数日前の新聞に表記の記事がでています。 ALSは筋萎縮性側索硬化症のことで、今では社会的に広く知られている難病の一つです。原因が分からない病気で徐々に体の筋肉の麻痺が進んで、最初は握力や脚の力が低下してきて進行すると呼吸も出来なくなります。人工呼吸器を着けるかどうかは患者さんの事前の意志が尊重されますが、認知機能は残るので眼球運動機能が残っている場合は人工呼吸器を着けながら目の動きで意思の疎通が可能なことはよく知られています。
さてこのALSですが、私の外科医としてのスタートを切ったのは和歌山県田辺市の病院でしたが、そこでこの病気の研究のルーツを知りました。和歌県の牟婁地方に神経麻痺が進行する原因不明の病気が多いことが知られていて、牟婁病として言い伝えられていたようです。こういう地域の名前が付いた病気の名前はもう使われなくなった、というか使えなくなったのかと思いましたが、調べるとそうではないようなので、ここでも使わせてもらいました。当時の社会保険紀南総合病院の院長先生がその専門であったので、何となく身近に感じていたのを思い出します。何だそれだけのことか、という話ですが。
記事によると、「北大と大阪大の研究チームは13日、全身の筋力が低下する難病「筋萎縮性側索硬化症(ALS)」の新薬の臨床試験を始めると発表した。平成23~26年に行った臨床試験で安全性が確認されたとし、今回は病状の進行を抑える効果があるかどうかを調べる。」というものです。HGFという成長因子を注射する群とプラセボの注射群とを比較して病気の進行が抑えられるかどうかをみるようです。既に人工呼吸器が付いている方への試験は将来のことでしょうか。
さて、この病気に新薬が登場しようとしている訳ですが、私の専門でない神経の病気をここで取り上げたのは新薬であるHGF(肝細胞増殖因子)について少なからず関わりがあるからです。人には沢山の成長因子といわれる蛋白質が発見されています。よく知られているのは所謂成長ホルモンですが、これは下垂体前葉の細胞から出る成長に関わる蛋白で、低身長児の治療に使われ、今では美容成形やアンチエイジング治療としても用いられているようです(後者は保険適応ではないと思います)。成長因子としては骨髄での好中球の産生を刺激するG-CSFや赤血球を増やすエリスロポエチンなどがよく知られています。肝臓は再生する臓器としてよく知られています。肝細胞が再生できるのは何かこれに関係する因子(蛋白)があるのでは、というなかでHGF、肝細胞増殖因子、が見つかりました。以来HGFは種々の場所で組織の修復作用があることが分かってきました。

________________________________________

> [問題と課題]
1. ALSと新薬についての文章に名前が出てくる成長ホルモンと成長因子を、すべて挙げてください。
2. ALSと新薬についての文章を、2文でまとめてください。
3. ALSの新薬について書かれた文章を、最後の文の後から続けて書いてください。
この後の記録は、ここでは使いません。

収集したデータ
________________________________________

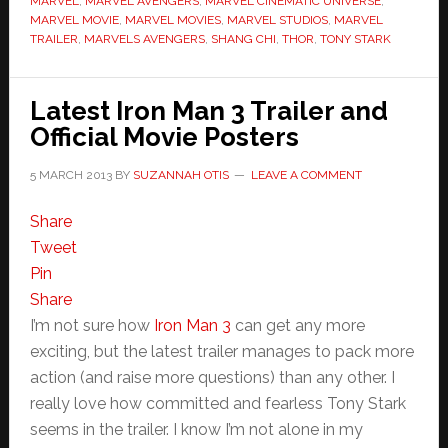
MARVEL
,
MARVEL AVENGERS
,
MARVEL CINEMATIC UNIVERSE
,
MARVEL MOVIE
,
MARVEL MOVIES
,
MARVEL STUDIOS
,
MARVEL
TRAILER
,
MARVELS AVENGERS
,
SHANG CHI
,
THOR
,
TONY STARK
Latest Iron Man 3 Trailer and
Official Movie Posters
5 MARCH 2013
BY
SUZANNAH OTIS
LEAVE A COMMENT
Share
Tweet
Pin
Share
I’m not sure how
Iron Man 3
can get any more
exciting, but the latest trailer manages to pack more
action (and raise more questions) than any other. I
really love how committed and fearless Tony Stark
seems in the trailer. I know I’m not alone in my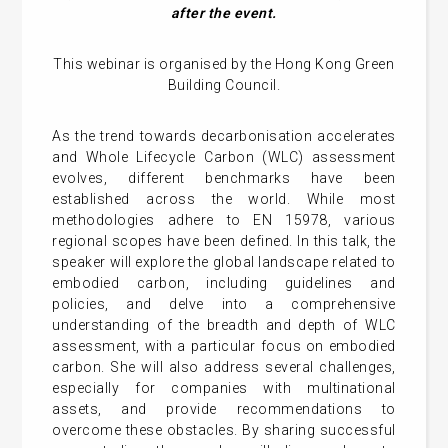
after the event.
This webinar is organised by the Hong Kong Green
Building Council.
As the trend towards decarbonisation accelerates
and Whole Lifecycle Carbon (WLC) assessment
evolves, different benchmarks have been
established across the world. While most
methodologies adhere to EN 15978, various
regional scopes have been defined. In this talk, the
speaker will explore the global landscape related to
embodied carbon, including guidelines and
policies, and delve into a comprehensive
understanding of the breadth and depth of WLC
assessment, with a particular focus on embodied
carbon. She will also address several challenges,
especially for companies with multinational
assets, and provide recommendations to
overcome these obstacles. By sharing successful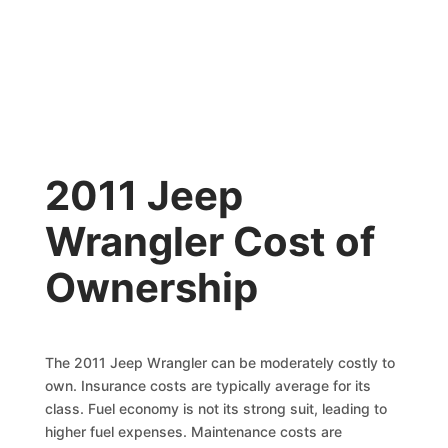
2011 Jeep
Wrangler Cost of
Ownership
The 2011 Jeep Wrangler can be moderately costly to
own. Insurance costs are typically average for its
class. Fuel economy is not its strong suit, leading to
higher fuel expenses. Maintenance costs are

________________________________________

> [課題ごとの解答]
1. 成長ホルモン、G-CSF、エリスロポエチン、HGF(肝細胞増殖因子)

2. ALSは原因の分からない難病で、体の筋肉の麻痺が少しずつ進み、進行すると呼吸もできなくなります。北大と大阪大の研究チームは、HGFという成長因子を使ったALSの新薬について、病状の進行を抑える効果があるかを調べる臨床試験を始めると発表しました。

3.
今回、ALSで試験されるのは神経細胞への修復作用を期待してのことですが、前述のようにHGFは肝臓から始まりその後多くの臓器や組織の修復に働くことが分かってきて、まさにミラクル蛋白(サイトカインともいわれます)、ともいえる訳です。阪大第一外科は心臓の再生医療の研究の初期にこのHGFを応用することが大事なテーマでした。HGFを同定した中村敏一教授が阪大におられて共同研究が出来ました。遺伝子組み換え技術でマウスのHGFの複製を作って精力的な実験が進みました。沢山の研究成果が出て、そのなかでHGFに心筋保護作用があることも突き止め、心筋梗塞などへのHGFを使った遺伝子治療の研究も進めました。当時、HGFのHは肝臓ではなく心臓heartのHだ、と言っていたことを思い出します。そして我々は臨床医ですからこれを薬剤として心臓外科の心筋保護液に加えることができないか考えました。そこで人型の遺伝子組み換えHGF蛋白を人に使えるようにと製薬企業とも相談してきました。しかし、当時(20年から15年前に遡りますが)はまだ人に使えるものは出来ませんでしたが、今では製薬企業が薬剤として売り出そうとしているわけで、時代が変わりました。
心臓の再生医療としては今は心筋シートが主流ですが、私が退職する当時は(2005年)心筋症に対するHGF(人型遺伝子組み換え蛋白)と筋芽細胞を合わせた移植治療の実験が成果を上げていました。その後、臨床応用は進んでいないようですが、HGFの薬剤としての使用が今後広まれば、心臓の再生医療も変わるかもしれません。調べてみると、別の遺伝子治療ベンチャーが原発性リンパ浮腫にも応用を始めようとしています。今後、これらをきっかけにG-CSFや エイスロポエチンのように臨床で広く使われる日が来ればいいと思います。心臓再生もHGFで、となるかもしれません。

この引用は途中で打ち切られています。